Коул неподвижно смотрел перед собой, и на миг у меня промелькнула странная мысль — вот так он выглядел, когда был моложе, и так же будет выглядеть, когда станет старше. Как будто мне удалось украдкой подглядеть его будущее. Сердце защемило.
— Почему нет, — сказал он. — Только ты ведь не подпустишь никого к себе близко.
Я закрыла глаза и сглотнула.
— В моем понимании не бороться и сдаться — одно и то же.
Веки у меня были крепко зажмурены, но из левого глаза все равно выкатилась жгучая слезинка. Как же я была зла, что ей удалось сбежать. Как же я была зла.
Матрас подо мной накренился: Коул придвинулся ближе. Я скорее почувствовала, чем увидела, как он склонился ко мне. Его дыхание, теплое и размеренное, коснулось моей щеки. Второй раз. Третий. Четвертый. Не знаю, чего мне хотелось. Потом он перестал дышать, а еще через миг его губы коснулись моих.

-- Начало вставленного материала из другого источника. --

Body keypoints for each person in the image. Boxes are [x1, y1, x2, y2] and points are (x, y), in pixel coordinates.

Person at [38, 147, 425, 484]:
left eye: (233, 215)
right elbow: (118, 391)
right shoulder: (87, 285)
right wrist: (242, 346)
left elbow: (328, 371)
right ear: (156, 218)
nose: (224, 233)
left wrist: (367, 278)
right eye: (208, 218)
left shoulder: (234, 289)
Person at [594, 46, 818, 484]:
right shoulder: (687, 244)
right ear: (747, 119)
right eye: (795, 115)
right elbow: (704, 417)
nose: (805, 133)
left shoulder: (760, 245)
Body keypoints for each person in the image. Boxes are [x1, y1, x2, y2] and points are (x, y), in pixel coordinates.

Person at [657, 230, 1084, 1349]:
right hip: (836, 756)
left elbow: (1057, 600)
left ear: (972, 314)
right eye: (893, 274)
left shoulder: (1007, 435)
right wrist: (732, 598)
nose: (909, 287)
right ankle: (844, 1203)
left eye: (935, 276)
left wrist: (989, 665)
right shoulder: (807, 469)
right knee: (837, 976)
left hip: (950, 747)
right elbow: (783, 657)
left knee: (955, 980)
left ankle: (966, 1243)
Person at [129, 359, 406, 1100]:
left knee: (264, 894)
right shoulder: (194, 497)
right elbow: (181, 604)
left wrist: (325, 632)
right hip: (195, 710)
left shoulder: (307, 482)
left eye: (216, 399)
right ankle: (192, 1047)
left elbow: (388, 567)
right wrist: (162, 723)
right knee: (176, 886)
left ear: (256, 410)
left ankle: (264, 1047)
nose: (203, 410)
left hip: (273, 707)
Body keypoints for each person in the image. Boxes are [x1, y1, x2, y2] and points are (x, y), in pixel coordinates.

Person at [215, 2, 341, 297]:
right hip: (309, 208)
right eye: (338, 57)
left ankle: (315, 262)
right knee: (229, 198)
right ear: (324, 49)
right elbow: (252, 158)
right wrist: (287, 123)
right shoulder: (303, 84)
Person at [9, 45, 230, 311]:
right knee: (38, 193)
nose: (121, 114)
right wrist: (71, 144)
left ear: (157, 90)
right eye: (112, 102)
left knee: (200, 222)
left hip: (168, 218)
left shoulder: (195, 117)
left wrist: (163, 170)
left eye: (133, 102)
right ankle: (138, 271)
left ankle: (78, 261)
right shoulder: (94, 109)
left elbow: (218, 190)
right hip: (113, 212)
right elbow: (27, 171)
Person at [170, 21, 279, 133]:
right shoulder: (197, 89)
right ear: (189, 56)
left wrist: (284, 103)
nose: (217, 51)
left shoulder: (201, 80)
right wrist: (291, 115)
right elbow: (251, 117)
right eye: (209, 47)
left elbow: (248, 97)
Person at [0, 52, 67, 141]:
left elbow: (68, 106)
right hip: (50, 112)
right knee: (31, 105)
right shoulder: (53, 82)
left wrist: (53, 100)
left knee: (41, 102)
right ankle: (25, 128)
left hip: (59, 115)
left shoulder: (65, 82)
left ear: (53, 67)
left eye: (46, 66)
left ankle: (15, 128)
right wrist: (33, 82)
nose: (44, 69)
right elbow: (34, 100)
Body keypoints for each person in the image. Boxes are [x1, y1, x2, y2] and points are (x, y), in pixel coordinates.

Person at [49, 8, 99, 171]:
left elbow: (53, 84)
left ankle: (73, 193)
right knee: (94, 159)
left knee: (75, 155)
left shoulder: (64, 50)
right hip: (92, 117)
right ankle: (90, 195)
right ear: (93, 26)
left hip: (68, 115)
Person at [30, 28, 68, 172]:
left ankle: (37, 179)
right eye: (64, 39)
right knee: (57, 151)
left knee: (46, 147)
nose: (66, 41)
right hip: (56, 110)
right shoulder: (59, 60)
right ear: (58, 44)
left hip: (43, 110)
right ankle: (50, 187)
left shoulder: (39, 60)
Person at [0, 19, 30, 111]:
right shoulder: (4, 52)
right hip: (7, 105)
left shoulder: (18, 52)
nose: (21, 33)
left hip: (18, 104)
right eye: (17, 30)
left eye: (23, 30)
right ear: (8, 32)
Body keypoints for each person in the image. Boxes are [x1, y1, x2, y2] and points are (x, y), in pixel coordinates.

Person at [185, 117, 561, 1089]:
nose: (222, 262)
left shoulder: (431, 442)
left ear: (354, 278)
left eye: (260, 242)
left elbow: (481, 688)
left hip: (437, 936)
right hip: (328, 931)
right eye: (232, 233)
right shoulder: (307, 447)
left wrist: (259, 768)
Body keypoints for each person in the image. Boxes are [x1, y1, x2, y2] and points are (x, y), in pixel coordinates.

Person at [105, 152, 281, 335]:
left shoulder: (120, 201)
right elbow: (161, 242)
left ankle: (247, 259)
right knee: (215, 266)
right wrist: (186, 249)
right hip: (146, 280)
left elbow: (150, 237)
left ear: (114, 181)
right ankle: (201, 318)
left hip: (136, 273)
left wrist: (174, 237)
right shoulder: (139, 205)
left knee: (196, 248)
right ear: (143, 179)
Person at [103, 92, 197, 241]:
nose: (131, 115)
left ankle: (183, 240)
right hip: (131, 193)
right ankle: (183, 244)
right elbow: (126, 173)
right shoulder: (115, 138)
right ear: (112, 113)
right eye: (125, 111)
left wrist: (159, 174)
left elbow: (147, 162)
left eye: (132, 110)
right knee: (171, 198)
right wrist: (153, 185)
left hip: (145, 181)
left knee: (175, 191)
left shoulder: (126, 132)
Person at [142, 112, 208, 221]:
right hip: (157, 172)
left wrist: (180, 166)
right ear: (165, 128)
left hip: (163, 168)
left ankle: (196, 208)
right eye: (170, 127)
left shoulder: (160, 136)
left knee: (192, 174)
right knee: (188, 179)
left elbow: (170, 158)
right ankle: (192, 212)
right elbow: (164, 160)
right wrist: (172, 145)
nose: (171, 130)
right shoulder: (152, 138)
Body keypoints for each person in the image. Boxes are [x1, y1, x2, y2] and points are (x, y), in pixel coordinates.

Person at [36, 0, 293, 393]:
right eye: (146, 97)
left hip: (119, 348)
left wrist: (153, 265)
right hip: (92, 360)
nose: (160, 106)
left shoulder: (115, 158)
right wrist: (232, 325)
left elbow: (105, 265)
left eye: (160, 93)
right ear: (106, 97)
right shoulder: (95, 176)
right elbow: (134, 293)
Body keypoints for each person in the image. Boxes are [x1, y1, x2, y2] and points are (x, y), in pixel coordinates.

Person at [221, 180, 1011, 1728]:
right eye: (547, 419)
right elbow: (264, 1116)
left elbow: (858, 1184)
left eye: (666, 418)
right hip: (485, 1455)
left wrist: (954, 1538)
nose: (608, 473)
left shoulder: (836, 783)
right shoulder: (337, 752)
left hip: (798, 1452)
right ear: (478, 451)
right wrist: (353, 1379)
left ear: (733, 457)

Этот поцелуй не имел ничего общего с нашими прежними поцелуями — жадными, нетерпеливыми, отчаянными. Он не имел ничего общего вообще ни с одним поцелуем в моей жизни. Он был таким невесомым, что казался скорее воспоминанием о поцелуе, таким бережным, что походил скорее на мимолетное касание чьих-то пальцев. Мои губы дрогнули и разомкнулись; это был поцелуй-шепот, а не поцелуй-крик. Коул коснулся моей щеки, большим пальцем провел по нежной коже под челюстью. Это прикосновение не говорило: я хочу большего. Оно говорило: я хочу именно этого.
Все происходило в абсолютной тишине. По-моему, мы оба даже не дышали.
Коул медленно отстранился. Я открыла глаза. Его лицо было непроницаемым, как всегда, когда происходило что-то для него важное.
— Вот так я целовал бы тебя, если бы любил.
Он поднялся, совсем не похожий на звезду, подобрал ключи от машины — они вывалились у него из кармана. Вышел и закрыл за собой дверь, не глядя на меня.
В доме было так тихо, что я слышала, как он поднимается по лестнице, сначала медленно и нерешительно, а потом — бегом.
Я прижала ладонь к тому месту на шее, которого касались пальцы Коула, и закрыла глаза. Не хотелось ни бороться, ни сдаться. Никогда не думала о существовании еще и третьей возможности, а если бы и додумалась до этого, нипочем не догадалась бы, что она как-то связана с Коулом.
С моих губ, которые только что целовал Коул, сорвался шумный протяжный вздох. Потом я уселась на постели и достала кредитную карту.